Records for this exercise:
- - - -

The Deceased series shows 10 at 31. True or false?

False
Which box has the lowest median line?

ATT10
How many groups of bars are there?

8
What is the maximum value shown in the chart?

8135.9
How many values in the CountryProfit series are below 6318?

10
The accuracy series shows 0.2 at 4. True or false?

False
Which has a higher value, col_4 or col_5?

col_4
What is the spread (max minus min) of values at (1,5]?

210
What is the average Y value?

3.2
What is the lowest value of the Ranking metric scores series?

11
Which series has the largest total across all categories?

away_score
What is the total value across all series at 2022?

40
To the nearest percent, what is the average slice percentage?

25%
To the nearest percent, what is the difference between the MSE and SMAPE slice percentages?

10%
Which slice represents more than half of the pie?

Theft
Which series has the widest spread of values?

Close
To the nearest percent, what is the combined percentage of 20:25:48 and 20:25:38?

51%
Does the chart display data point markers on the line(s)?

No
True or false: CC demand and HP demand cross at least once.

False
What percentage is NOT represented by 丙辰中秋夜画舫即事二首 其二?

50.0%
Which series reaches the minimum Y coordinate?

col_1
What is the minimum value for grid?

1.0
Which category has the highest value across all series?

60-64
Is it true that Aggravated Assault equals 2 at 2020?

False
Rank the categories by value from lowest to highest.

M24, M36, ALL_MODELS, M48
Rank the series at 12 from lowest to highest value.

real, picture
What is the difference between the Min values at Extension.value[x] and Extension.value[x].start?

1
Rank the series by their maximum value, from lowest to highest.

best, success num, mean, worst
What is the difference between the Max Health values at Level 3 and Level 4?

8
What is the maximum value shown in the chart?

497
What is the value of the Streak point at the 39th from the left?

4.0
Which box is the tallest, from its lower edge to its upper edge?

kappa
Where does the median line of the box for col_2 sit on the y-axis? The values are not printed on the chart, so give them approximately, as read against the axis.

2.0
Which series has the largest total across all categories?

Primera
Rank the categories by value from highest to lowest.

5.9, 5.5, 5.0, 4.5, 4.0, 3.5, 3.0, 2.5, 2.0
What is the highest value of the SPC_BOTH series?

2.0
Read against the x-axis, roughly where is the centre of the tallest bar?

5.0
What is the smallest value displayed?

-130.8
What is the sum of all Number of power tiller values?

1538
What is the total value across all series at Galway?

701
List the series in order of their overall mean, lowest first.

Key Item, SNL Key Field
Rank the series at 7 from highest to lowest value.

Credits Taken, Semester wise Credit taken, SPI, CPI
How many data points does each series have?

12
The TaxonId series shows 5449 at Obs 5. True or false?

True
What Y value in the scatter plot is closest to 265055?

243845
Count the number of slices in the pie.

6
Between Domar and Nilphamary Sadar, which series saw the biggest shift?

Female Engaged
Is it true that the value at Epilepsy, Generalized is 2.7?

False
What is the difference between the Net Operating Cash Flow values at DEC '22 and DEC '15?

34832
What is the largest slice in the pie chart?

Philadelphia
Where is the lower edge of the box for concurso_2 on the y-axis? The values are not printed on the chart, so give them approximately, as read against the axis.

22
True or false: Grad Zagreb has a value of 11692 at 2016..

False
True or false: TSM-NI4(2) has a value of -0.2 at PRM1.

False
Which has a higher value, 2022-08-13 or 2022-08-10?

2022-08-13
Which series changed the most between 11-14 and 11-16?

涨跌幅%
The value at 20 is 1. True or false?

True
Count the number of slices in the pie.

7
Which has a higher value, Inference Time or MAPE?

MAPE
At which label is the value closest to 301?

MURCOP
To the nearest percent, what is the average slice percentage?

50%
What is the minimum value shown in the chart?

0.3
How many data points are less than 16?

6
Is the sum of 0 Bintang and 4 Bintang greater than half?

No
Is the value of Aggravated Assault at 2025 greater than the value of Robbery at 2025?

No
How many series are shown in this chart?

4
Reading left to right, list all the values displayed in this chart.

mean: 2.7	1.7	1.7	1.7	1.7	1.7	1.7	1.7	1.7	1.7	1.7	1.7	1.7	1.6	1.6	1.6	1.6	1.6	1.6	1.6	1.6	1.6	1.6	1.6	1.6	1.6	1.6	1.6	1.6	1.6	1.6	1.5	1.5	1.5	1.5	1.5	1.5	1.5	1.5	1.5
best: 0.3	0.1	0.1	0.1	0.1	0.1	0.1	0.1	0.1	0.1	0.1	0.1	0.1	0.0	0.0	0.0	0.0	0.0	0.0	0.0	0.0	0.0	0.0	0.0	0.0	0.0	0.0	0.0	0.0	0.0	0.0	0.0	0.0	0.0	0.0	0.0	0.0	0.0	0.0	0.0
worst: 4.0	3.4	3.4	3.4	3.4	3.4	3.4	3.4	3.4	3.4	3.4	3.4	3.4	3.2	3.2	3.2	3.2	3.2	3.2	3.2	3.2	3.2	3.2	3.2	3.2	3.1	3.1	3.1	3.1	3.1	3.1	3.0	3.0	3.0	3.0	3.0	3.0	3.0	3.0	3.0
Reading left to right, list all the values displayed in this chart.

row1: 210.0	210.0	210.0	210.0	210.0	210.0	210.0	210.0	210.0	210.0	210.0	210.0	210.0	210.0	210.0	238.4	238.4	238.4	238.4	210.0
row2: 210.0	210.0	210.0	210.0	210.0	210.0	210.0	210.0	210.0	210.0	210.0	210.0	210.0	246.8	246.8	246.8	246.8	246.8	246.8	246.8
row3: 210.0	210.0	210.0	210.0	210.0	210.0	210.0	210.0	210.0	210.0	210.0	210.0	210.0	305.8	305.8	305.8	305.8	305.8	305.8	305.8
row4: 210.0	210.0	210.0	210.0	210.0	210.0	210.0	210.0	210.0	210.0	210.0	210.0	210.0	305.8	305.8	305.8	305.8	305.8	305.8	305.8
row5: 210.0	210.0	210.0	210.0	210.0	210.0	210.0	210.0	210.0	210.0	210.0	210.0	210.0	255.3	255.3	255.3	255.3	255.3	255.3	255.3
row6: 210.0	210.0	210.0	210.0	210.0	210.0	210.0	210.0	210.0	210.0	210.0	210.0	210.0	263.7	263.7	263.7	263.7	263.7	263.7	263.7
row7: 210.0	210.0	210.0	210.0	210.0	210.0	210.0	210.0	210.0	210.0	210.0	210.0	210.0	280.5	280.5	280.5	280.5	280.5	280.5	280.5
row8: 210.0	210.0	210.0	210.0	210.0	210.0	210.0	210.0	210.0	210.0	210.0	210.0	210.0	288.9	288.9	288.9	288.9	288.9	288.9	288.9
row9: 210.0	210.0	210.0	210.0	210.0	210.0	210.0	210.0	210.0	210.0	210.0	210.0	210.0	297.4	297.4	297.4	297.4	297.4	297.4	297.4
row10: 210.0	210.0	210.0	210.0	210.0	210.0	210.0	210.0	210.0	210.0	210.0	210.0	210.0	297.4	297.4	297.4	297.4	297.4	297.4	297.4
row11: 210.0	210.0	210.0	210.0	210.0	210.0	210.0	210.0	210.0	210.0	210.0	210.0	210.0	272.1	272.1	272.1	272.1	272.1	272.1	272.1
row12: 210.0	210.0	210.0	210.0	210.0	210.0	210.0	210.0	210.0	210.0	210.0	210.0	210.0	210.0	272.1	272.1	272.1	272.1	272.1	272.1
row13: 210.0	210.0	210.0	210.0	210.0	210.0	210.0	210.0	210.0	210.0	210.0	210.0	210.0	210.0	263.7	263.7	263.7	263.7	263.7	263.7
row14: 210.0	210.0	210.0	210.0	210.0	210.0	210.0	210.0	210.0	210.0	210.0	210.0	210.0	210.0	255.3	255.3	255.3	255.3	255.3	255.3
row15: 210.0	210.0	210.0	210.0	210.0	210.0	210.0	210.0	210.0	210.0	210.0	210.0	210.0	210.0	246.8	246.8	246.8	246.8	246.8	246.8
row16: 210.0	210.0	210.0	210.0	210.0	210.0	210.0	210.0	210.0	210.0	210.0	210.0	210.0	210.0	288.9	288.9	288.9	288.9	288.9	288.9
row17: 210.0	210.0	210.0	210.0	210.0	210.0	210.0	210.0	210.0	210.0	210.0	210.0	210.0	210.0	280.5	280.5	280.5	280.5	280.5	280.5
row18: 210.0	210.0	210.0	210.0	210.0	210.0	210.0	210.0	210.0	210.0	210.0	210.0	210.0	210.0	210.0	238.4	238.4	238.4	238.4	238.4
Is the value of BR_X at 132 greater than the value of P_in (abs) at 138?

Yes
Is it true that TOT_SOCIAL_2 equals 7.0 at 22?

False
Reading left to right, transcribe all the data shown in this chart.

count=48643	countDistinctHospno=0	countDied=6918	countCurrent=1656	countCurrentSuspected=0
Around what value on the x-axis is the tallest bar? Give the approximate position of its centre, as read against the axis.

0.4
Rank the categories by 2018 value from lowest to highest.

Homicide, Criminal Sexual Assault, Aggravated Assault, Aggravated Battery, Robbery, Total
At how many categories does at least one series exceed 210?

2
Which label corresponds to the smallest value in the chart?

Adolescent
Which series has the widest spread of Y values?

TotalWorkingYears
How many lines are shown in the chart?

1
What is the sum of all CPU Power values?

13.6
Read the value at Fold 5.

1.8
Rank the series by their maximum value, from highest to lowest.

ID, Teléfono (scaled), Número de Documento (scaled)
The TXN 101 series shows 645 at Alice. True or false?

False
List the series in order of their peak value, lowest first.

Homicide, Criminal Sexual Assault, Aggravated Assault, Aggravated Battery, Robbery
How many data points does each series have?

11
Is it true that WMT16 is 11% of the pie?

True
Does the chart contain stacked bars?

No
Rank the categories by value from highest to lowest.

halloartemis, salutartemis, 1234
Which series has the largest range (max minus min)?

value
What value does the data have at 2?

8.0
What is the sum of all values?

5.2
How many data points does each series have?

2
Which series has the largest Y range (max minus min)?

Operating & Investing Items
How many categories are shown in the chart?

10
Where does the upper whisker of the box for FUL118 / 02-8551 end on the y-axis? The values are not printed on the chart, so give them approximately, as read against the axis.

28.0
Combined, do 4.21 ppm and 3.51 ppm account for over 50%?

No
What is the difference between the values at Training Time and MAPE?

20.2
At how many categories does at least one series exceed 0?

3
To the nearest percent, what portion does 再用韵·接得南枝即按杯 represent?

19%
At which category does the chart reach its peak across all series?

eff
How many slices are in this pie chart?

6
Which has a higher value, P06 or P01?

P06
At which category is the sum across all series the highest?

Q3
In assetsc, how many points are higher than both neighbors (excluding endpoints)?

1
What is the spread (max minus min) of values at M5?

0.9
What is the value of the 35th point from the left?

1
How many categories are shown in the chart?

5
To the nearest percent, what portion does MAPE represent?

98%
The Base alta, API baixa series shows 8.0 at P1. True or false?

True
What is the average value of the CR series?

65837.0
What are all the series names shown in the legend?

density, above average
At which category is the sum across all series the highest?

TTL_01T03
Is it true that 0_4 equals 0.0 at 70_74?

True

- - - -

Task requirements:
Copy out, unchanged, everything from the first line of the data down to the line containing "True or false: CC", both of those lines included.

Finished task:
The Deceased series shows 10 at 31. True or false?

False
Which box has the lowest median line?

ATT10
How many groups of bars are there?

8
What is the maximum value shown in the chart?

8135.9
How many values in the CountryProfit series are below 6318?

10
The accuracy series shows 0.2 at 4. True or false?

False
Which has a higher value, col_4 or col_5?

col_4
What is the spread (max minus min) of values at (1,5]?

210
What is the average Y value?

3.2
What is the lowest value of the Ranking metric scores series?

11
Which series has the largest total across all categories?

away_score
What is the total value across all series at 2022?

40
To the nearest percent, what is the average slice percentage?

25%
To the nearest percent, what is the difference between the MSE and SMAPE slice percentages?

10%
Which slice represents more than half of the pie?

Theft
Which series has the widest spread of values?

Close
To the nearest percent, what is the combined percentage of 20:25:48 and 20:25:38?

51%
Does the chart display data point markers on the line(s)?

No
True or false: CC demand and HP demand cross at least once.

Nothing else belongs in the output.